Abnormal graft loading at the time of ligament reconstruction has been suggested as a potential cause for post-operative graft weakening and abnormal graft laxity. After developing an animal model and appropriate methods to investigate the importance of graft loading, I studied the effects of this variable on subsequent graft healing over time. Adequate external control groups were developed for comparative purposes. My results showed that ligament autografts placed at abnormally reduced loads were mechanically inferior to normal or excessively loaded grafts at twelve weeks. This tensioning effect, however, was no longer present by 48 weeks post- operatively. These results suggest that normal or excessive graft tensioning at the time of surgery should result in improved early post-operative graft performance.
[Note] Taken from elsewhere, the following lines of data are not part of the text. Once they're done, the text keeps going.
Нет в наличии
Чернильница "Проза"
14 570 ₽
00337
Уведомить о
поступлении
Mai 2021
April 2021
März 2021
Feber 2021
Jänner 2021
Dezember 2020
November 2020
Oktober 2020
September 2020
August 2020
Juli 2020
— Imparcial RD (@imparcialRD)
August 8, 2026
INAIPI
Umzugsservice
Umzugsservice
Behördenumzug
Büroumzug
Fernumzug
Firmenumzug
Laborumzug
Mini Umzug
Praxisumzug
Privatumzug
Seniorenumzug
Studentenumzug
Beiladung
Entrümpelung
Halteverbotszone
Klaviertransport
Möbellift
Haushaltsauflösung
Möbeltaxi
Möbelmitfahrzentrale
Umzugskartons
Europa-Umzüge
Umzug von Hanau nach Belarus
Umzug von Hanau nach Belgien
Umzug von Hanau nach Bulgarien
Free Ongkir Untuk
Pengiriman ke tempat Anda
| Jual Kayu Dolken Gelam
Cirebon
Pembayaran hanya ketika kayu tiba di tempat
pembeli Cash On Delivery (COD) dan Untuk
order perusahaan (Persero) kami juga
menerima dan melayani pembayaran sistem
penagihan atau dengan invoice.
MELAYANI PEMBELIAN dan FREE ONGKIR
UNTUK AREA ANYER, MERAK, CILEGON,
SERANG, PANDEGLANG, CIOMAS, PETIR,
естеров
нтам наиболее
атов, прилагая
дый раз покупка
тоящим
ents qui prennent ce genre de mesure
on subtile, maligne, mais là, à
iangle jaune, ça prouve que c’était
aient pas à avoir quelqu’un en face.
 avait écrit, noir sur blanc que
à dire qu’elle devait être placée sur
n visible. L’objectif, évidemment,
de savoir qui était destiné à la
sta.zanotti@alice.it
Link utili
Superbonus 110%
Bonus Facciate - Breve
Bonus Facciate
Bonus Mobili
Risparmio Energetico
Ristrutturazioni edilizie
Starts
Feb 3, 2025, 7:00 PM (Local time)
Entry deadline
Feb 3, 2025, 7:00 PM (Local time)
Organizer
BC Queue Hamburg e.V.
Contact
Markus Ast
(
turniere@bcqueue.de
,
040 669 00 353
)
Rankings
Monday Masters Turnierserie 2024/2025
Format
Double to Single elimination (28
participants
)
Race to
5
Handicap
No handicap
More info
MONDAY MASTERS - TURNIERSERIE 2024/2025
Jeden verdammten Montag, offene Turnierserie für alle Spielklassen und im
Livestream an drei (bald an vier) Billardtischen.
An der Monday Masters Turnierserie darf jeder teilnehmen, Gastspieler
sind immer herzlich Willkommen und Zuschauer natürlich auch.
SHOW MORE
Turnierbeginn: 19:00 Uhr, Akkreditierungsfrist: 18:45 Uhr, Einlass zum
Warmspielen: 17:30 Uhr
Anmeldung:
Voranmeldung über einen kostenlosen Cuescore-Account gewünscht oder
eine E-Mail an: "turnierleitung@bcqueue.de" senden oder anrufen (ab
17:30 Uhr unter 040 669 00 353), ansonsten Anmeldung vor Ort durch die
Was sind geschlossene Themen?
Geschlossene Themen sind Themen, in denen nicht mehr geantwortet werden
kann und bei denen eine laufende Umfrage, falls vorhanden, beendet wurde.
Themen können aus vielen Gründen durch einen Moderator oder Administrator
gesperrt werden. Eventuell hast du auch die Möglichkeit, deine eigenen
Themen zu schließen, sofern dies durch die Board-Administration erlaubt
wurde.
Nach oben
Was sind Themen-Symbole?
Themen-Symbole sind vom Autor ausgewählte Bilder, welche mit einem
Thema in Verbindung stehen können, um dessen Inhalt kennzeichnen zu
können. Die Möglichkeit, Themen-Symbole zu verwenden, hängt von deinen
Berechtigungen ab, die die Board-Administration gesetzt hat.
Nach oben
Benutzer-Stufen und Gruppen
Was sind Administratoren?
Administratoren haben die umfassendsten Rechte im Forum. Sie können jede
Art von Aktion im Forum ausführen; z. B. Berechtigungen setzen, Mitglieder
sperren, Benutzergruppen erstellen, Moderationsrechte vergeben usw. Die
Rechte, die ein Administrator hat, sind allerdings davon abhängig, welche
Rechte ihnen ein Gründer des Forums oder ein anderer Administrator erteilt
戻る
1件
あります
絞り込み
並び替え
The second potentially important variable, which I chose to study, was graft cell viability. This has special relevance to allograft ligament reconstructions (tissue donated by another individual) where immune rejection has been a problem. Since the graft cells are thought to be the primary focus of rejection, it was postulated that acellular or " dead" grafts would be less immunogenic, and possibly could improve the results of ligament allografts. It was unknown, however, whether killing these intrinsic graft cells would impair graft healing. I therefore investigated the extremes of graft cell viability - "viable" or " dead" in a non- immunologic autograft model of ligament transplantation. I used a freezing protocol which had previously been shown to make ligament cells largely metabolically inactive. After investigating possible mechanical effects of the provocative freezing protocol immediately after treatment, we studied the effect of this freezing technique over time.
Although only subtle differences in the mechanical behaviour of the fresh and frozen- thawed ligaments were present initially, my results showed that marked differences were present after twelve weeks of graft healing and persisted over time. The "dead", frozen- thawed grafts, were mechanically inferior to the " alive", fresh grafts, at all healing intervals. This suggests that preserved graft cell viability at the time of autograft ligament transplantation yields improved results.